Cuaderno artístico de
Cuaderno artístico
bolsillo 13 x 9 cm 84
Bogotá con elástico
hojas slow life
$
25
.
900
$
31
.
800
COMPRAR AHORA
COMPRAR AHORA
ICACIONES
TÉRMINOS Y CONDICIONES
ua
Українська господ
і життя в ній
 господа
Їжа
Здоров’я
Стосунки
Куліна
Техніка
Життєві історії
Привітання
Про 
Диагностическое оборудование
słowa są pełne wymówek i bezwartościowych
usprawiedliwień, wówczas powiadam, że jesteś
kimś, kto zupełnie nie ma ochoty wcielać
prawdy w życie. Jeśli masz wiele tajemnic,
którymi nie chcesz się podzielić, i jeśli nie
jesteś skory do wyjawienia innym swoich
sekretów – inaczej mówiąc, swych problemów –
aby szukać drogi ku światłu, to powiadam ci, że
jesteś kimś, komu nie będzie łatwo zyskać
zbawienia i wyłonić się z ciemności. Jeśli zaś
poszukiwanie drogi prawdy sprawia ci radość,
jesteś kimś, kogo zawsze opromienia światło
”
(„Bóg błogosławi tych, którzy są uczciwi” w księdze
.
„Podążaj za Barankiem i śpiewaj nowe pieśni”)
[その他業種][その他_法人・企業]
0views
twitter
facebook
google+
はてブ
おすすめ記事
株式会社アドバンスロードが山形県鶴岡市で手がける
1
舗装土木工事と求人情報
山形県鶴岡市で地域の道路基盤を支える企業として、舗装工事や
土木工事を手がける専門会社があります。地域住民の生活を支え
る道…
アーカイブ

= = =

Give back every line unchanged, from the first line of the items down through the line containing "jesteś kimś, komu nie będzie łatwo zyskać", with both ends included.

ANSWER TO THE PROBLEM =>
Cuaderno artístico de
Cuaderno artístico
bolsillo 13 x 9 cm 84
Bogotá con elástico
hojas slow life
$
25
.
900
$
31
.
800
COMPRAR AHORA
COMPRAR AHORA
ICACIONES
TÉRMINOS Y CONDICIONES
ua
Українська господ
і життя в ній
 господа
Їжа
Здоров’я
Стосунки
Куліна
Техніка
Життєві історії
Привітання
Про 
Диагностическое оборудование
słowa są pełne wymówek i bezwartościowych
usprawiedliwień, wówczas powiadam, że jesteś
kimś, kto zupełnie nie ma ochoty wcielać
prawdy w życie. Jeśli masz wiele tajemnic,
którymi nie chcesz się podzielić, i jeśli nie
jesteś skory do wyjawienia innym swoich
sekretów – inaczej mówiąc, swych problemów –
aby szukać drogi ku światłu, to powiadam ci, że
jesteś kimś, komu nie będzie łatwo zyskać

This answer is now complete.